● Exercise brief
Please set down each entry exactly, omitting any picture it holds.

● Records for the exercise
--------------------

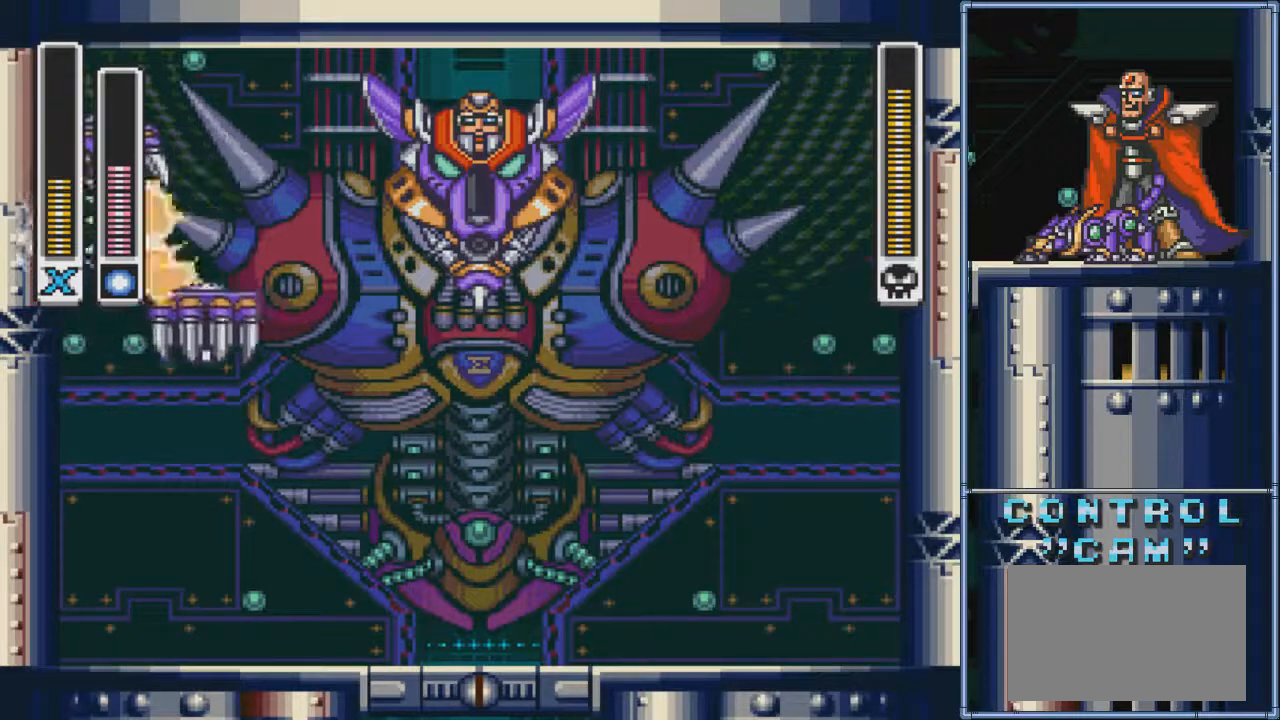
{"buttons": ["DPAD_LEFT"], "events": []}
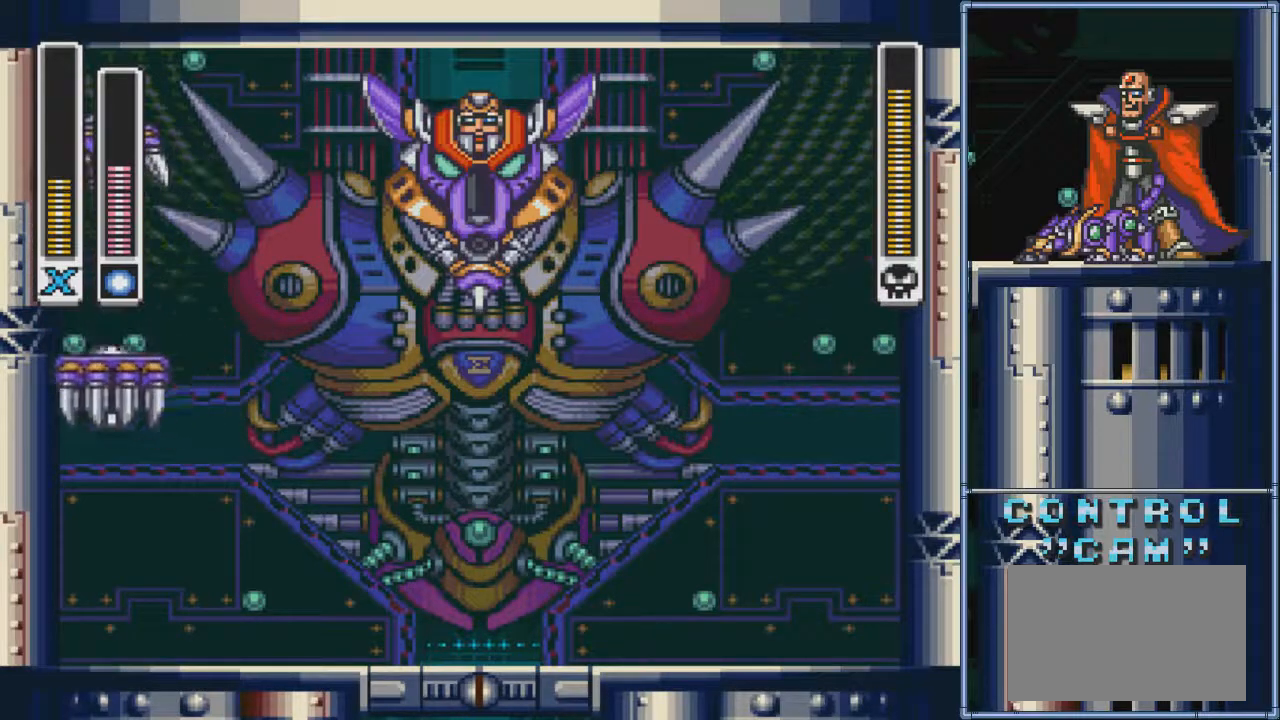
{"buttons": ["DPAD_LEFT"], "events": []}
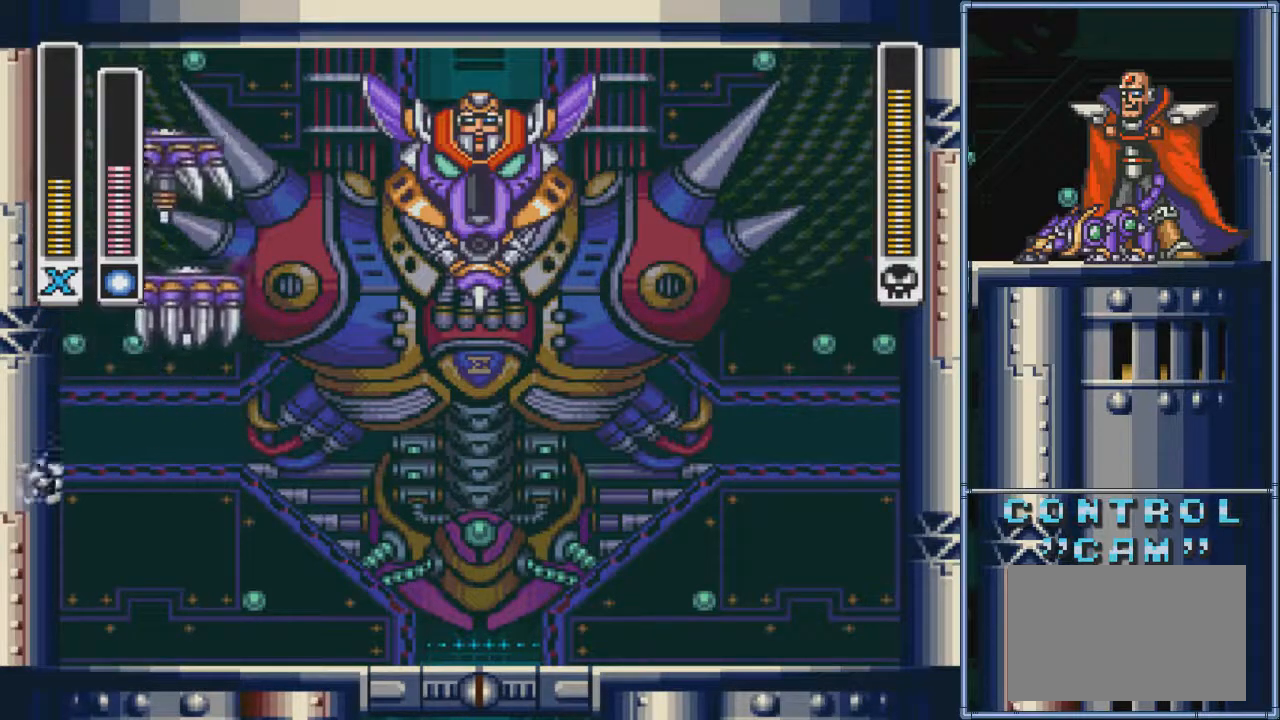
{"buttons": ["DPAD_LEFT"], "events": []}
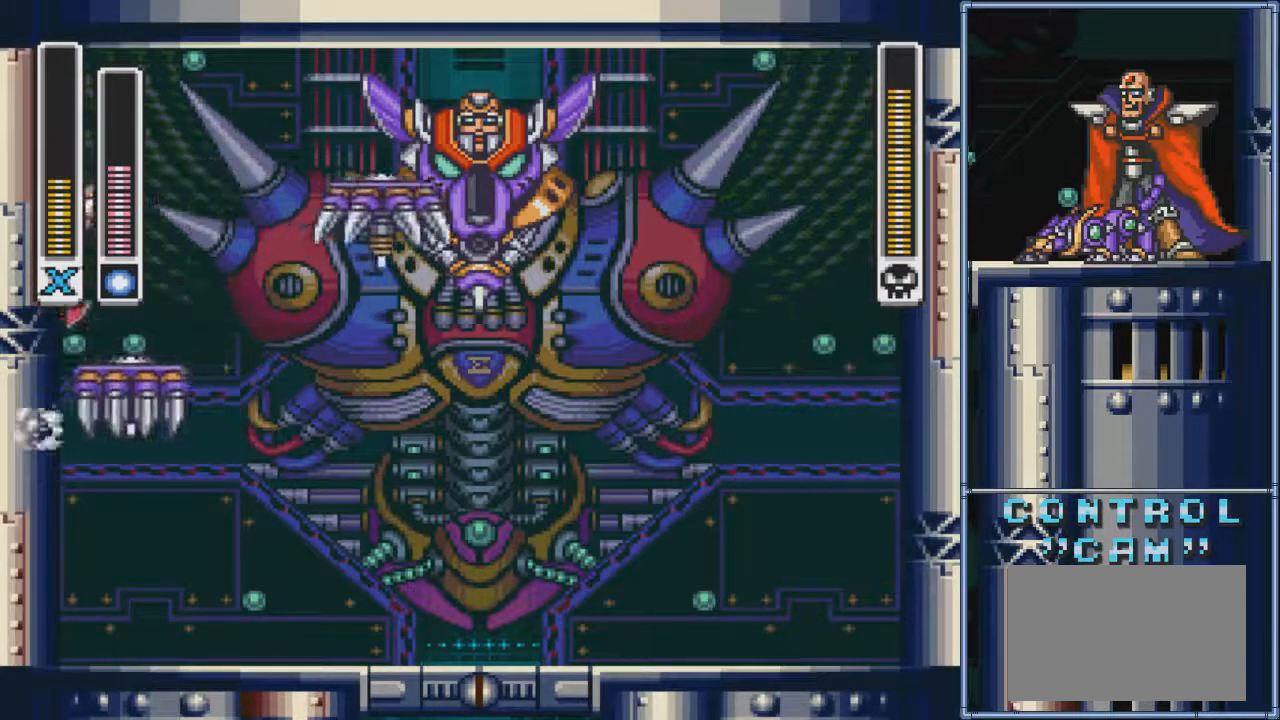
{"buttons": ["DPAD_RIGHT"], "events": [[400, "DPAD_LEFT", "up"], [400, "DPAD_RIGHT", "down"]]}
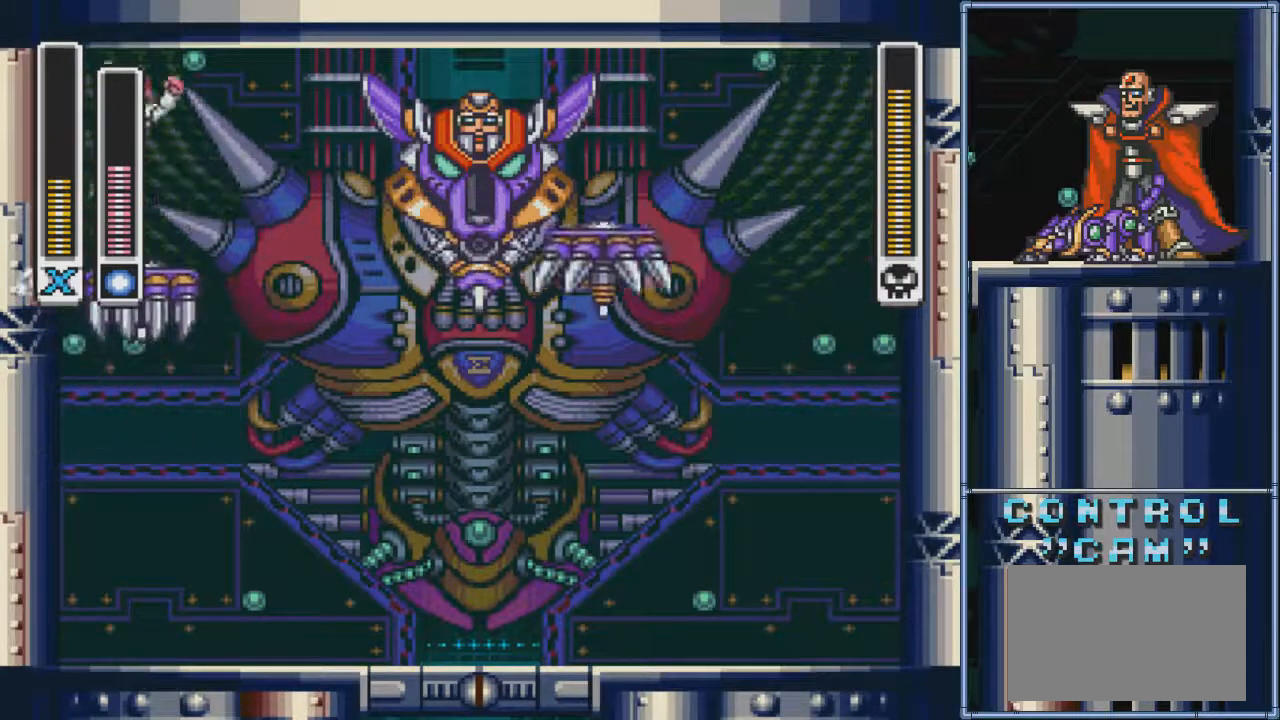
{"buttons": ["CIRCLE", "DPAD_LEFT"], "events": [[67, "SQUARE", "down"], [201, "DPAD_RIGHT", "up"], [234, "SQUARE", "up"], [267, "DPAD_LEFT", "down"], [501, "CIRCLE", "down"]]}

--------------------

● Written solution
{"buttons": ["DPAD_LEFT"], "events": []}
{"buttons": ["DPAD_LEFT"], "events": []}
{"buttons": ["DPAD_LEFT"], "events": []}
{"buttons": ["DPAD_RIGHT"], "events": [[400, "DPAD_LEFT", "up"], [400, "DPAD_RIGHT", "down"]]}
{"buttons": ["CIRCLE", "DPAD_LEFT"], "events": [[67, "SQUARE", "down"], [201, "DPAD_RIGHT", "up"], [234, "SQUARE", "up"], [267, "DPAD_LEFT", "down"], [501, "CIRCLE", "down"]]}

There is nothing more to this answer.